--- start DATA SUPPLIED ---

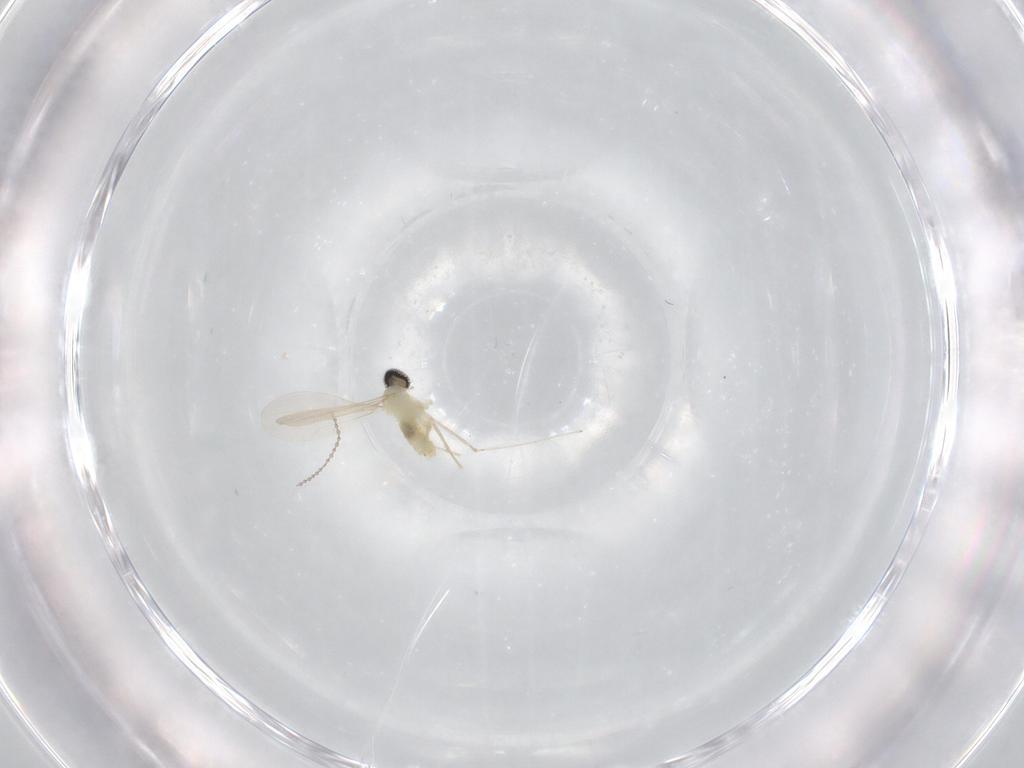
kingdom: Animalia
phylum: Arthropoda
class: Insecta
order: Diptera
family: Cecidomyiidae
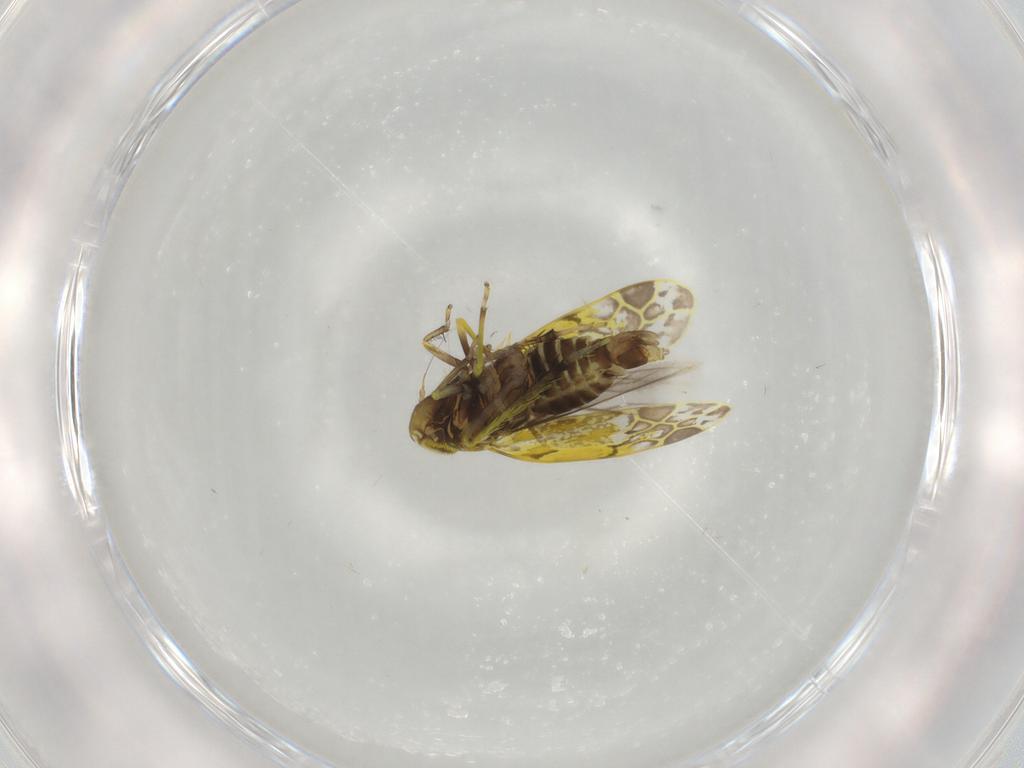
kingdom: Animalia
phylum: Arthropoda
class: Insecta
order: Hemiptera
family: Cicadellidae
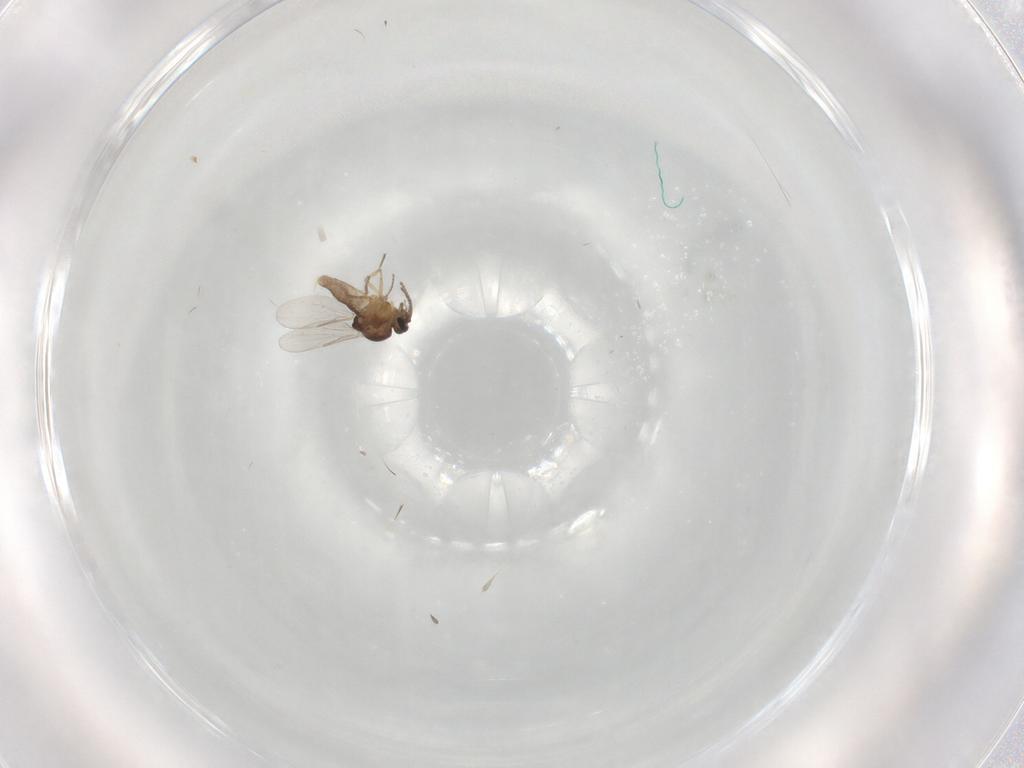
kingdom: Animalia
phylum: Arthropoda
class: Insecta
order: Diptera
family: Ceratopogonidae
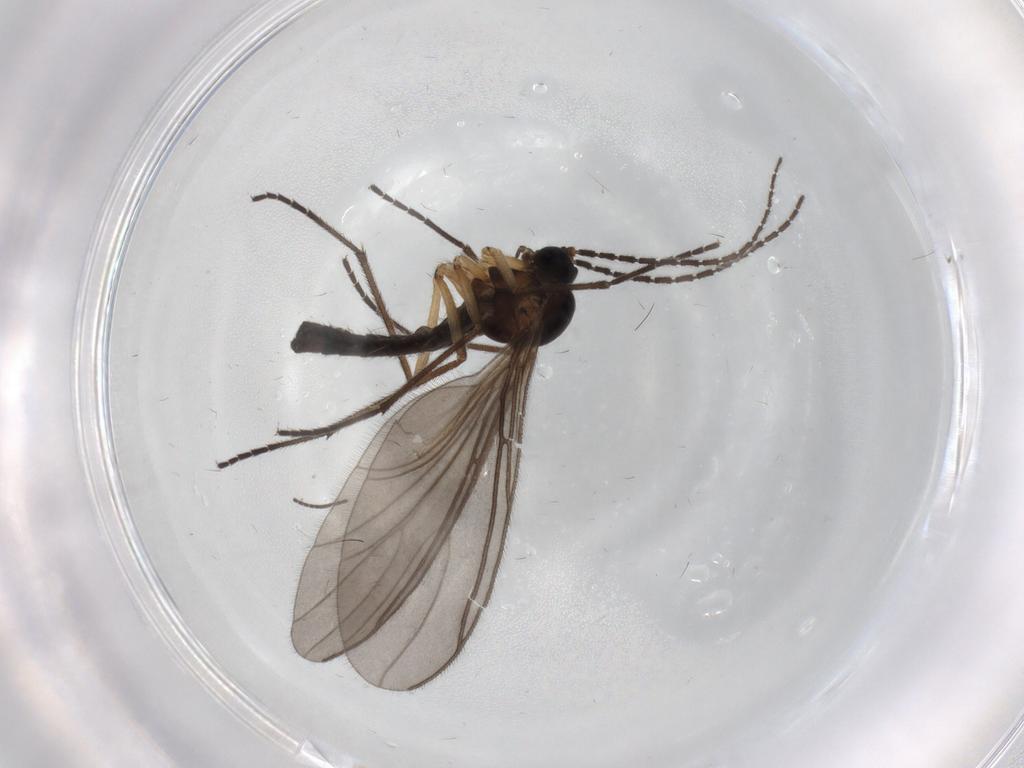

--- end DATA SUPPLIED ---

TASK DETAILS: Transcribe, word for word, every line of text in the data above, omitting the pictures.

FINISHED EXERCISE:
kingdom: Animalia
phylum: Arthropoda
class: Insecta
order: Diptera
family: Cecidomyiidae
kingdom: Animalia
phylum: Arthropoda
class: Insecta
order: Hemiptera
family: Cicadellidae
kingdom: Animalia
phylum: Arthropoda
class: Insecta
order: Diptera
family: Ceratopogonidae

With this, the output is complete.